Kremlin Mystery Socks: A rather weather-beaten pair of black socks. They've been there on the rim of the drinking fountain since Rotation. Who knows whence they came or to whom they belonged. They're property of Kremlin now.
The Ath Closet: Your one-stop source for athletic equipment and very, very old cashews. Perhaps the presence of so much athletic equipment explains why the alley looks like it belongs in Fleming. There was a Mole who lived in the closet for a term; he probably realized that it was more spacious than Room 15.
No longer Sam's room. Now it's Jenn's room.
Siberia: This frozen wasteland draws explorers from other alleys in search of vast quantities of ice. It features not only a refrigerator with freezer, but the Hovse's only ice machine. It's also slightly narrower than Room 15, so watch your knuckles when opening the fridge door. Fortunately for the rest of the Hovse, Siberian ice is only necessary for extremely ice-intensive activites; the convieniently-located kitchen freezers can handle most everyday ice needs. (According to Walt, the ice machine is also where Lenin's body is preserved, but I haven't had a chance to verify this.)
Portraits of Stalin and Lenin: These paintings by Kjerstin Easton are the only murals we have to distinguish ourselves from Fleming. The brand-new caption over Stalin was stolen from a Soviet politcal poster.
No longer Afie's room. Now it's Ronnie's room.
Harry's room
Mark's room. Last term, the whiteboard featured a new piece of original Kremlin art pretty much every week, but now with Afie gone, it just has refrigerator magnet poetry.
Communist Market: As proper Bolsheviks, we strongly believe in the abolition of private ownership of property, when "property" is defined as "crappy little things we don't want anymore." That's why there's usually some form of free stuff on top of the fire extinguisher by Mark's room. Sometimes it's a free kazoo, sometimes a free candy wrapper. You have to come down here to find out.
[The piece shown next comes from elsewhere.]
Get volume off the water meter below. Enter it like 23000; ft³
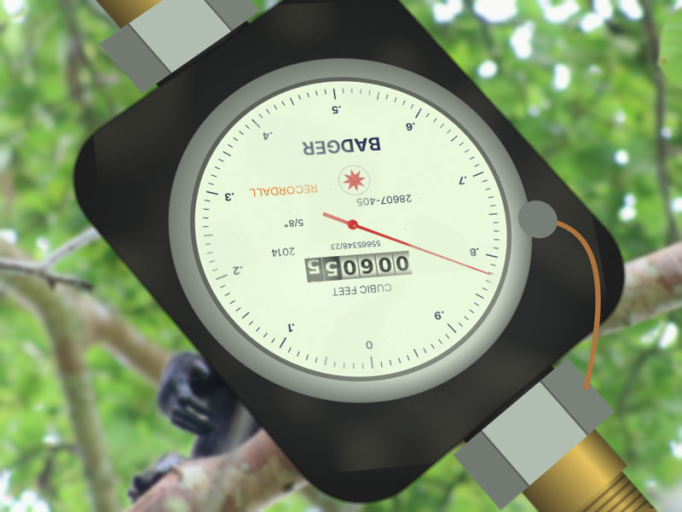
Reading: 6054.82; ft³
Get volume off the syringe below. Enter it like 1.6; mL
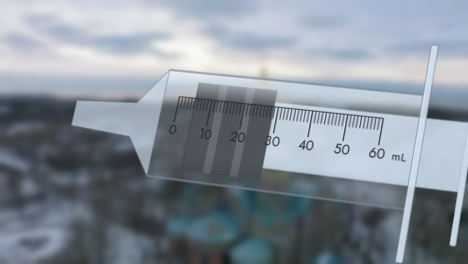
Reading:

Housing Closet: A good place to check if you're looking for some sort of cleaning implement. Taking off the doorknob is minutes of fun, but won't actually get the door open.
Jay's Room
Room 15: A traditional repository for frosh. Here they can experience the joy of total isolation from the rest of the Hovse, the fun of missing out on alley life, and the thrill of living in a space that's never more than five feet wide at any point. When you're so far down the picks list they don't even want you in Hell, you live in your Own Private Hell.